İznik Cephesi'nde göğsünün sağ tarafına bir mermi saplansa da kanlar içinde çarpışmaya devam eden Fatma Seher Hanım'ın, bir başka çarpışmada ise dokuz yaşındaki kızı Fatma'nın eli parçalandı.
Kara Fatma ve emrindekiler, işgal edilen İzmit'teki cephanelerin Anadolu'ya kaçırılmasında çok önemli roller üstlendiler. Kara Fatma söz konusu faaliyetlerinin birinde yakalanıp hapsedildi hatta dövüldü ancak bir yolunu bulup oradan kaçtı.
Girdiği pek çok yerel çarpışmanın yanında, I. ve II. İnönü Muharebeleri'ne Dumlupınar Savaşı'na ve Sakarya Savaşı'na katıldı. Müfrezesindeki pek çok asker şehit olduğu gibi kendisi de yaralandı. İyileştikten sonra Düzce çevresinde asker kaçaklarını vatan görevine çağırmak için faaliyetlerde bulundu.
Kara Fatma asıl başarısını İzmit'in işgali sırasında gösterdi. Yunan işgaline karşı 480 kişilik çetesiyle mücadele verdi.
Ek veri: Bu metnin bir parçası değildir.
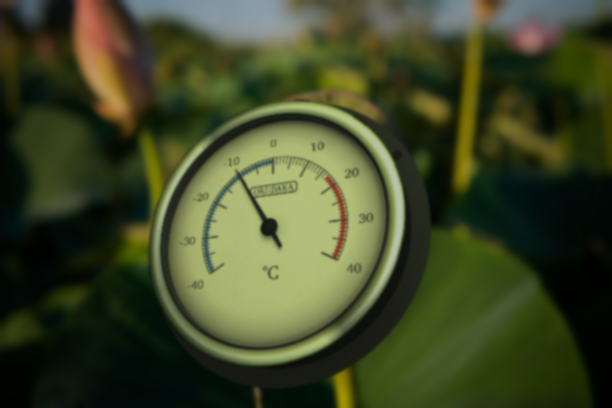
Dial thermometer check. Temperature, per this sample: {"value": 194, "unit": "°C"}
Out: {"value": -10, "unit": "°C"}
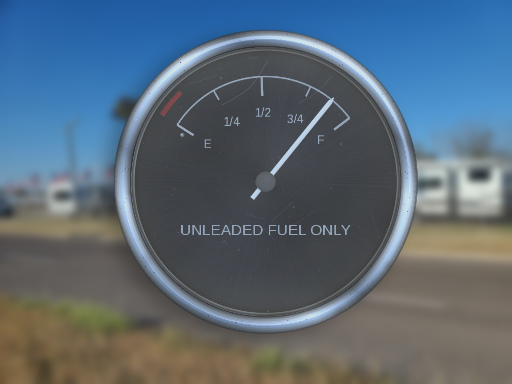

Burada gösterdiği kahramanlıkla adını tarihe yazdırdı. Hisarcık'ta, Kaynarca mıntıkası Kumandanı Naim imzasıyla Süvari Livası'na (tugay) gönderilen yazıda, "Bugünkü harekâtta pek çok yararlığı görülmüş olan Fatma Seher Hanım'a teşekkür ederim" deniliyordu. Kara Fatma, ardından 43 kadın ve 700 erkekten oluşan müfrezesiyle İnönü Savaşlarına da katıldı. Bu savaşta müfrezenin pek çok kadın neferi şehit düştü.